The equation of the involute is

$${\bf r}_{\rm i}={\bf r}-s\hat{\bf T},$$ (1)

where $\hat {\bf T}$ is the Tangent Vector

$$\hat{\bf T}={{d{\bf r}\over dt}\over \left\vert{d{\bf r}\over dt}\right\vert}$$ (2)

and $s$ is the Arc Length

$$s =\int ds = \int{ds\over dt}\, dt = \int {\sqrt{ds^2}\over dt}\,dt= \int \sqrt{f'^2+g'^2}\,dt.$$ (3)

This can be written for a parametrically represented function $(f(t),g(t))$ as

$$x(t) = f-{s f'\over\sqrt{f'^2+g'^2}}$$ (4)

$$y(t) = g-{s g'\over\sqrt{f'^2+g'^2}}.$$ (5)

Curve	Involute
Astroid	Astroid 1/2 as large
Cardioid	Cardioid 3 times as large
Catenary	Tractrix
Circle Catacaustic for a point source	Limaçon
Circle	Circle Involute (a Spiral)
Cycloid	equal Cycloid
Deltoid	Deltoid 1/3 as large
Ellipse	Ellipse Involute
Epicycloid	reduced Epicycloid
Hypocycloid	similar Hypocycloid
Logarithmic Spiral	equal Logarithmic Spiral
Neile's Parabola	Parabola
Nephroid	Cayley's Sextic
Nephroid	Nephroid 2 times as large

See also Evolute, Humbert's Theorem

References

Cundy, H. and Rollett, A. ``Roulettes and Involutes.'' §2.6 in Mathematical Models, 3rd ed. Stradbroke, England: Tarquin Pub., pp. 46-55, 1989.

Dixon, R. ``String Drawings.'' Ch. 2 in Mathographics. New York: Dover, pp. 75-78, 1991.

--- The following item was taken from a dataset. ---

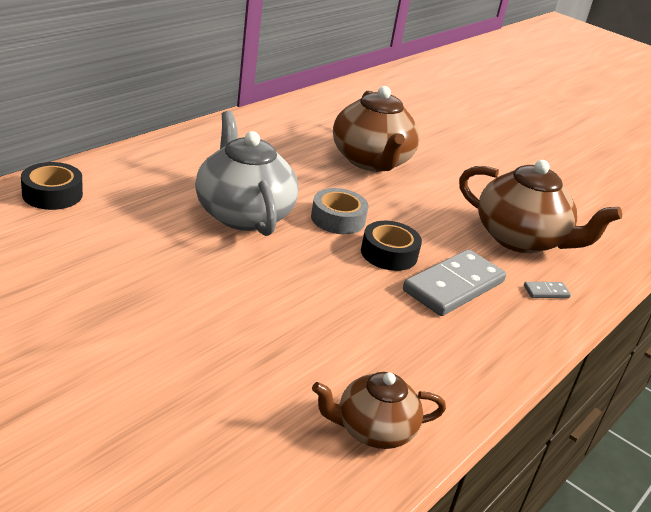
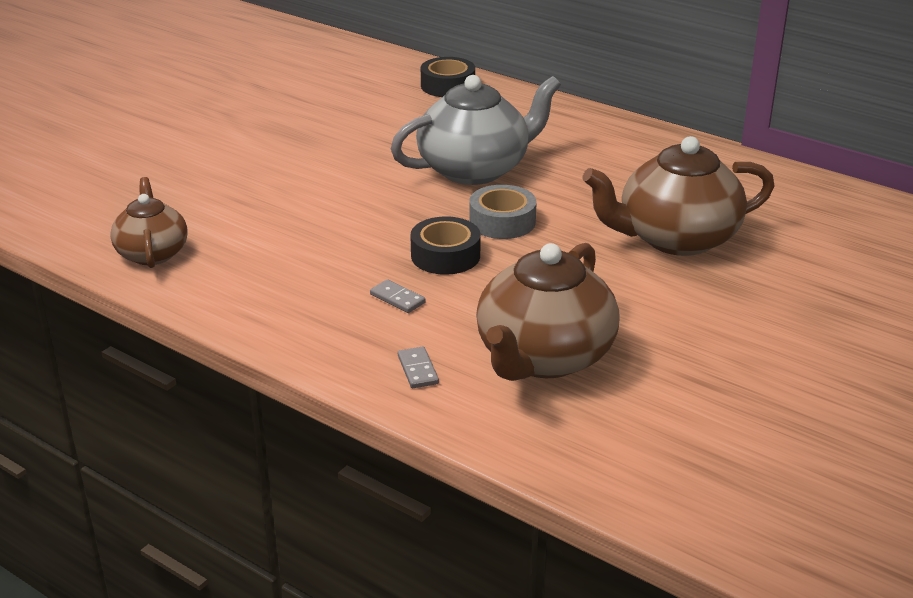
camera: 90 degrees right, 0 degrees up
(453, 286) = (397, 298): grey domino -> grey domino, size x0.42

Gray, A. ``Involutes.'' §5.4 in Modern Differential Geometry of Curves and Surfaces. Boca Raton, FL: CRC Press, pp. 81-85, 1993.

Lawrence, J. D. A Catalog of Special Plane Curves. New York: Dover, pp. 40-42 and 202, 1972.

Lee, X. ``Involute.'' http://www.best.com/~xah/SpecialPlaneCurves_dir/Involute_dir/involute.html.

Lockwood, E. H. ``Evolutes and Involutes.'' Ch. 21 in A Book of Curves. Cambridge, England: Cambridge University Press, pp. 166-171, 1967.

Pappas, T. ``The Involute.'' The Joy of Mathematics. San Carlos, CA: Wide World Publ./Tetra, p. 187, 1989.

Yates, R. C. ``Involutes.'' A Handbook on Curves and Their Properties. Ann Arbor, MI: J. W. Edwards, pp. 135-137, 1952.